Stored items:
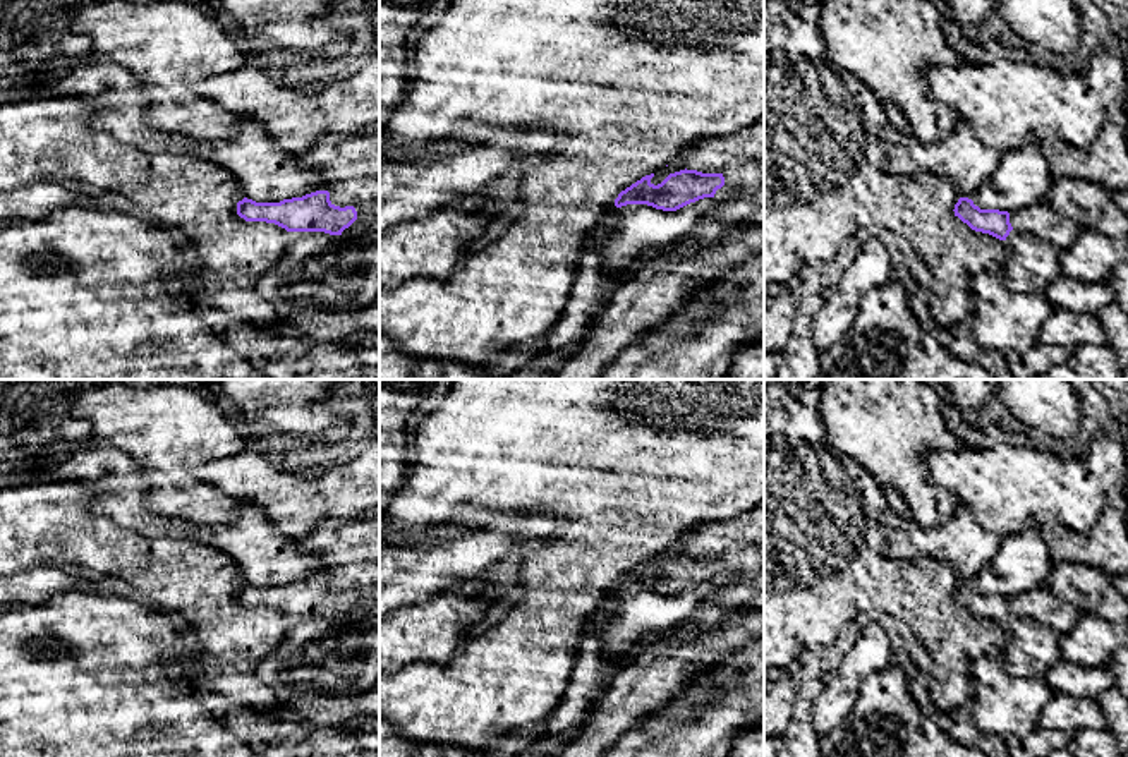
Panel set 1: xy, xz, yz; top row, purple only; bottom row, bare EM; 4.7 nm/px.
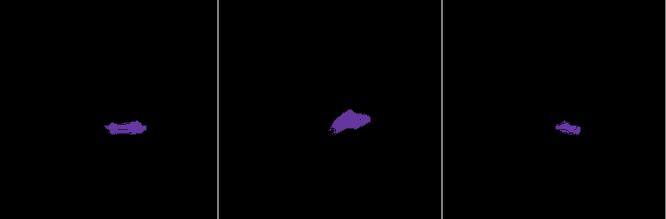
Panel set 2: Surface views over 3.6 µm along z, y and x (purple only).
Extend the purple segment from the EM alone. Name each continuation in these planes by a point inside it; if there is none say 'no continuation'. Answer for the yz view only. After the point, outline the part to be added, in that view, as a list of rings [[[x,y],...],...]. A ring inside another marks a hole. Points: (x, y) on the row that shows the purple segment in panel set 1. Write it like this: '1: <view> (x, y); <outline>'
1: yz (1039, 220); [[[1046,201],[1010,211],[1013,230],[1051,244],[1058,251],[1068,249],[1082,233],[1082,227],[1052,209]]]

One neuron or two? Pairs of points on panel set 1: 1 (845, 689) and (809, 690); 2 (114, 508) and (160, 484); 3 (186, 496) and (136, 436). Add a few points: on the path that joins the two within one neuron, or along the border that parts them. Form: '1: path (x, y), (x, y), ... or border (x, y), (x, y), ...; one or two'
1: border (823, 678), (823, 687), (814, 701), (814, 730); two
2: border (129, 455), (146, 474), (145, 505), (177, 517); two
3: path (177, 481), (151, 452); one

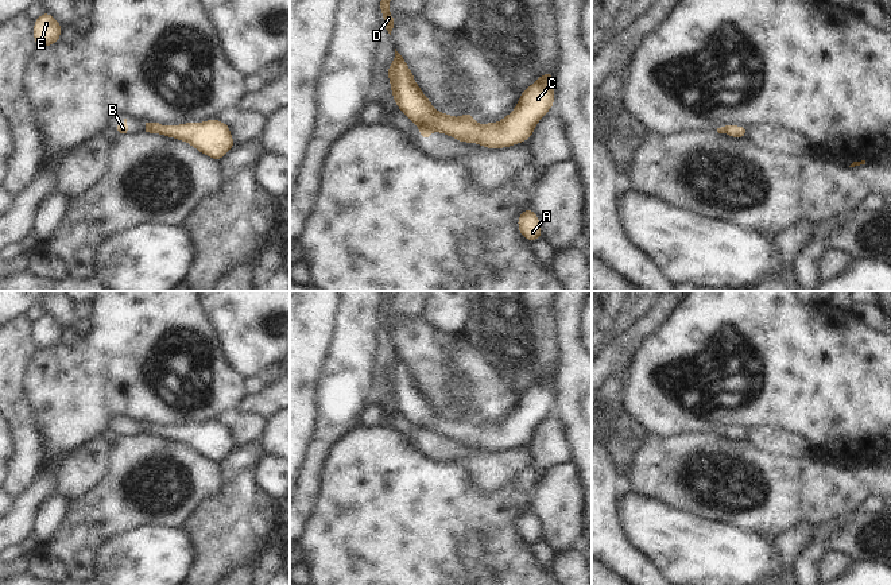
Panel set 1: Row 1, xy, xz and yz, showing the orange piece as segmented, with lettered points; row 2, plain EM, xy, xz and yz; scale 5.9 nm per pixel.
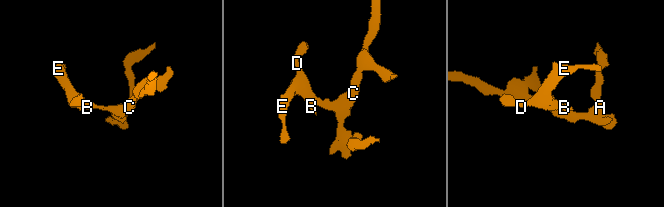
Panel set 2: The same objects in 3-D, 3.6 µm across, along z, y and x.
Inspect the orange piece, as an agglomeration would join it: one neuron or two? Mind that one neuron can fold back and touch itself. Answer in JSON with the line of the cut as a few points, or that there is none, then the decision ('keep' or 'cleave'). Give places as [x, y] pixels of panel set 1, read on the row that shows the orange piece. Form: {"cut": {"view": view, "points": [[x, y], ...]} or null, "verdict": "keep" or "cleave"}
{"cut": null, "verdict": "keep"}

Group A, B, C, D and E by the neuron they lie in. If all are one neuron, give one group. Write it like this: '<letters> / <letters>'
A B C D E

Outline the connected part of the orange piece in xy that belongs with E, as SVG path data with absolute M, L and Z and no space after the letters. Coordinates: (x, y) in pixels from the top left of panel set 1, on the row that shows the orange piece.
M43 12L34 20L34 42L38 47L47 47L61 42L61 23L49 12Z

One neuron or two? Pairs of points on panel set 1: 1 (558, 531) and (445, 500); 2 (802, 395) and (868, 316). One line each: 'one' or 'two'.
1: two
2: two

▶ What is needed
Write every record out again exactly as written. Pictures don't belong in the copy.

▶ Result of this task
Panel set 1: xy, xz, yz; top row, purple only; bottom row, bare EM; 4.7 nm/px.
Panel set 2: Surface views over 3.6 µm along z, y and x (purple only).
Extend the purple segment from the EM alone. Name each continuation in these planes by a point inside it; if there is none say 'no continuation'. Answer for the yz view only. After the point, outline the part to be added, in that view, as a list of rings [[[x,y],...],...]. A ring inside another marks a hole. Points: (x, y) on the row that shows the purple segment in panel set 1. Write it like this: '1: <view> (x, y); <outline>'
1: yz (1039, 220); [[[1046,201],[1010,211],[1013,230],[1051,244],[1058,251],[1068,249],[1082,233],[1082,227],[1052,209]]]

One neuron or two? Pairs of points on panel set 1: 1 (845, 689) and (809, 690); 2 (114, 508) and (160, 484); 3 (186, 496) and (136, 436). Add a few points: on the path that joins the two within one neuron, or along the border that parts them. Form: '1: path (x, y), (x, y), ... or border (x, y), (x, y), ...; one or two'
1: border (823, 678), (823, 687), (814, 701), (814, 730); two
2: border (129, 455), (146, 474), (145, 505), (177, 517); two
3: path (177, 481), (151, 452); one

Panel set 1: Row 1, xy, xz and yz, showing the orange piece as segmented, with lettered points; row 2, plain EM, xy, xz and yz; scale 5.9 nm per pixel.
Panel set 2: The same objects in 3-D, 3.6 µm across, along z, y and x.
Inspect the orange piece, as an agglomeration would join it: one neuron or two? Mind that one neuron can fold back and touch itself. Answer in JSON with the line of the cut as a few points, or that there is none, then the decision ('keep' or 'cleave'). Give places as [x, y] pixels of panel set 1, read on the row that shows the orange piece. Form: {"cut": {"view": view, "points": [[x, y], ...]} or null, "verdict": "keep" or "cleave"}
{"cut": null, "verdict": "keep"}

Group A, B, C, D and E by the neuron they lie in. If all are one neuron, give one group. Write it like this: '<letters> / <letters>'
A B C D E

Outline the connected part of the orange piece in xy that belongs with E, as SVG path data with absolute M, L and Z and no space after the letters. Coordinates: (x, y) in pixels from the top left of panel set 1, on the row that shows the orange piece.
M43 12L34 20L34 42L38 47L47 47L61 42L61 23L49 12Z

One neuron or two? Pairs of points on panel set 1: 1 (558, 531) and (445, 500); 2 (802, 395) and (868, 316). One line each: 'one' or 'two'.
1: two
2: two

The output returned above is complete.